There is a tendency to minimize the charges facing Mr. Trump in New York because they are financial crimes. In Harlem, Americans who have experienced some of the most intense policing in the United States — regularly seeing children harassed and tossed against walls on their way to school during the city’s stop-and-frisk era — feel differently. Many said the former president should be held fully accountable for any crimes he committed, exactly as they would be.
Mr. Trump is “no different than us,” said Rose Adams, a 56-year-old Black voter who stopped to talk to Mr. Salaam. “He acts like he’s untouchable, but he’s not.”
I thought about the work of W.E.B. Du Bois, the historian and civil rights pioneer whom Mr. Salaam had read in prison.
“They still press on, they still nurse the dogged hope,” Du Bois wrote of Black Americans in a 1897 essay in The Atlantic Monthly, adding that it was “the hope of a higher synthesis of civilization and humanity, a true progress, with which the chorus ‘Peace, good will to men,’ ‘may make one music as before/but vaster.’”
Three decades after her teenage son was wrongfully incarcerated, Ms. Salaam is now on the campaign trail, encouraging New Yorkers to vote.
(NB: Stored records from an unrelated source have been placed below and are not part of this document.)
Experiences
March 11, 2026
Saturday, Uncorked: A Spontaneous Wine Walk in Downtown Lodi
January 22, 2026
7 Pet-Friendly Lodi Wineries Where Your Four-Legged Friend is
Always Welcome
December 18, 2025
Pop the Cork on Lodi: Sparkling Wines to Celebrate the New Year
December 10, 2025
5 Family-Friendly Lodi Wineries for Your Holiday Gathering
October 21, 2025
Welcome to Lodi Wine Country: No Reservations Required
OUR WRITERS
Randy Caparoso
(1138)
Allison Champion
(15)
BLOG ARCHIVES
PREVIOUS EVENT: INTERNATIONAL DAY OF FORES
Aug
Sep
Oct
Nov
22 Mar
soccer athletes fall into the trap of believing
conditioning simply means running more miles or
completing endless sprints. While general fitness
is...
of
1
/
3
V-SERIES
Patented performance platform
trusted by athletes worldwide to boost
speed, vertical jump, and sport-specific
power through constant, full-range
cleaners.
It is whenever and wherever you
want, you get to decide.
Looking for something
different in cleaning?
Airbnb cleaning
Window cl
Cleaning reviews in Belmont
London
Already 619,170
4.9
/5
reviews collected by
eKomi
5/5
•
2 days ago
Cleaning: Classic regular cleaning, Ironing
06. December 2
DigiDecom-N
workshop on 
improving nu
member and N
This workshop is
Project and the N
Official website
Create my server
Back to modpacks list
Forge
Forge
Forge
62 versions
When Mr. Trump was indicted recently, Mr. Salaam expressed a kind of trust in the justice system that few might expect. “I do not resort to hatred, bias or racism — as you once did,” Mr. Salaam wrote in a message to the former president, who had called for the restoration of the death penalty when he was falsely accused and tried to strip him of his humanity as a 15-year-old child. “I am putting my faith in the judicial system to seek out the truth.”
Mr. Salaam is still waiting for justice, and so is the country.